Il peut être comparé au Massacre des Indiens de
Lucien Bodard publié trois ans plus tôt et consacré aux populations du Brésil des XIXe et XXe siècles, quoique Galeano présente bien davantage de chiffres, dates et références et fait la part belle à l'économie et à la politique depuis les indépendances jusqu'en 1978. A ce titre, il doit plutôt être considéré comme un livre d'histoire immédiate.
L'auteur montre de façon intéressante – et contre-intuitive – comment l'or et l'argent prélevés en Amérique par l'Espagne ont surtout profité aux autres pays d'Europe et ont abouti, par leur mauvais usage, à la ruine de l'économie espagnole dès la fin du XVIe siècle.
Même chose au Portugal dont l'or du Brésil sert à payer les tissus anglais dès 1703, ce qui détruit ses manufactures naissantes et déplace le centre de la finance européenne d'Amsterdam vers Londres, sans quoi – selon l'auteur – le Royaume-Uni n'aurait pas pu résister à Napoléon.
Faute d'avoir employé leurs ressources pour constituer des industries et des armées, les Etats d'Amérique latine ont ainsi enrichi leurs voisins et leur ont permis d'amorcer un capitalisme à l'origine d'une puissance qui s'est retournée contre eux.
Tels des rentiers richissimes mais inconséquents, ils ne se sont pas donné les moyens de produire et de se protéger, et se sont condamnés à devoir tout acheter et à se laisser piller…
A l'inverse, les colonies nord-américaines, peu pourvues en ressources naturelles – et ayant par ailleurs des productions agricoles proches de celles de l'Europe –, n'ont pas pu s'enrichir en exportant et ont dû faire l'effort de créer précocement leur propre industrie en se préoccupant surtout de leur indépendance. le nord a su faire de sa faiblesse une force alors que le sud a employé sa force pour importer sans créer d'industries, se rendant ainsi dépendant de l'étranger.
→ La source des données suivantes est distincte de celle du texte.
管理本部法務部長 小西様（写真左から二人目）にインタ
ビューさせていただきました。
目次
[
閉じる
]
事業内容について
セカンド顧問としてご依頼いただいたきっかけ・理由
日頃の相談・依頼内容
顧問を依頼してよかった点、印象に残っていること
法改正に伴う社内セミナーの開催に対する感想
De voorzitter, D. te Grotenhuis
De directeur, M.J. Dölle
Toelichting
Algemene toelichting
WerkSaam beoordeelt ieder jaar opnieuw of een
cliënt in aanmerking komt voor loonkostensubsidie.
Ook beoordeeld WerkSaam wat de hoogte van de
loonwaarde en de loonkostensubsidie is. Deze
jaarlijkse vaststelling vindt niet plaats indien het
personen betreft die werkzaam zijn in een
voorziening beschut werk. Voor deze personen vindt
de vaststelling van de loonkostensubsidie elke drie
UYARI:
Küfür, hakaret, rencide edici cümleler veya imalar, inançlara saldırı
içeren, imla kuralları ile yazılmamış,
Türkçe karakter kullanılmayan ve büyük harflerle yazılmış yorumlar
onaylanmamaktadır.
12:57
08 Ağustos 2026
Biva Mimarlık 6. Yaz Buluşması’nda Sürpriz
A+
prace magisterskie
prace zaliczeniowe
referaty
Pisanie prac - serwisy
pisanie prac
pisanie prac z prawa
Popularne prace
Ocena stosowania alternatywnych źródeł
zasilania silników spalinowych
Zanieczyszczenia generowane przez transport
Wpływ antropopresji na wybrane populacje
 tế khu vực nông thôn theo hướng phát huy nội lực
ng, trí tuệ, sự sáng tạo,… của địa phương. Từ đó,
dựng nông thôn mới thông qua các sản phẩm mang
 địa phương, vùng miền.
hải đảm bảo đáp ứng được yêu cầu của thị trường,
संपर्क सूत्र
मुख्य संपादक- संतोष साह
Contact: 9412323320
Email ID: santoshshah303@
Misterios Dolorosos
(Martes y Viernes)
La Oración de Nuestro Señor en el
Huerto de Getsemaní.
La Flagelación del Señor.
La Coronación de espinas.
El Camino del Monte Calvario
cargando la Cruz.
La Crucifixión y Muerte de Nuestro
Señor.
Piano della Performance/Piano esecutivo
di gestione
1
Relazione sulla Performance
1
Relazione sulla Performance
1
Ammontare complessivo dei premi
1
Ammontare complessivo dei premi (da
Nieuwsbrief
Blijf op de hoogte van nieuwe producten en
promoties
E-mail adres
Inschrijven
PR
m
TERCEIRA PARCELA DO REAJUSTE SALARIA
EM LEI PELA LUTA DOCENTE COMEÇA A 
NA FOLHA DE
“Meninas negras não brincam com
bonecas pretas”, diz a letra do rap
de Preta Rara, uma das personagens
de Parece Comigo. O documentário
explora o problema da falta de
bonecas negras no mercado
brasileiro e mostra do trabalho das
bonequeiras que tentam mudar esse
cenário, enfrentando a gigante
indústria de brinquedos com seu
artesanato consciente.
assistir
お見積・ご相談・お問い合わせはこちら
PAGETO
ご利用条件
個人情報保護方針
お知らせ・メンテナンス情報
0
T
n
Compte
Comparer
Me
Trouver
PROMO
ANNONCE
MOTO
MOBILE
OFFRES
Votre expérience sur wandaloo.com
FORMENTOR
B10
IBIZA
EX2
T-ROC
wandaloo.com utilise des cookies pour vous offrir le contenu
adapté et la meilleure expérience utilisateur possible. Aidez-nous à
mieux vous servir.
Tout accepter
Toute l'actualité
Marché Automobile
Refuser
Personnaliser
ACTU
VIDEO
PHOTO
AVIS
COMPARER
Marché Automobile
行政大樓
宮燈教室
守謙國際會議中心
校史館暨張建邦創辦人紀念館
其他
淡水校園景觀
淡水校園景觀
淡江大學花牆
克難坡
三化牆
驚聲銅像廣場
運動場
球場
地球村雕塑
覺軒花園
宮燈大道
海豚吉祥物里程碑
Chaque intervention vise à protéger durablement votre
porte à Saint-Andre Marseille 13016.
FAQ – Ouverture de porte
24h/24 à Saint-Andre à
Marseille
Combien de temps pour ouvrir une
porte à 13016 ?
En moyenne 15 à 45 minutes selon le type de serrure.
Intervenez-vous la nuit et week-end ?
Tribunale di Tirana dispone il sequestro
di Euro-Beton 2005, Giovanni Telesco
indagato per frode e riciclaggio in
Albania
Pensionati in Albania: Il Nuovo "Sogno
C'est la principale raison de l'ingérence des Etats-Unis dans le sous-continent du sud pour mettre la main sur certains minerais absents dans leur sol : or, argent, bauxite, tungstène, étain…
Ces deux processus opposés expliquent aussi l'expansion unitaire des Etats-Unis et le morcellement de l'Amérique latine.
L'économie du sucre – véritable fléau régional – est bien détaillée. C'est le sucre qui fait démarrer le commerce triangulaire et conduit à ce que « les tribus d'Afrique occidentale passaient leur temps à se battre entre elles pour augmenter leurs réserves d'esclaves. »
Les plantations de cannes – comme celles de coton et de café – s'étendent au détriment de la polyculture et provoquent une sous-alimentation.
Le livre évoque certains points peu connus comme l'étonnant « royaume noir de Palmares » (1605-1695) au Brésil, le plus long régime fondé par des esclaves ; ou la réussite économique et sociale exceptionnelle du Paraguay entre 1814 et 1865 mais victime d'un dépeçage par ses voisins.
Il foisonne de faits et de décisions politiques et économiques, ce qui peut donner le tournis et faire perdre de vue les grandes lignes de l'évolution du sous-continent. C'est le réquisitoire virulent d'un journaliste-écrivain très engagé, loin de l'étude froide et structurée d'un universitaire.
L'ouvrage a été censuré en Uruguay et au Chili dès sa première publication en 1971.
Selon
Mario Vargas Llosa,
Eduardo Galeano « a diffusé une image de l'Amérique latine qui était une caricature, dogmatique, profondément erronée ».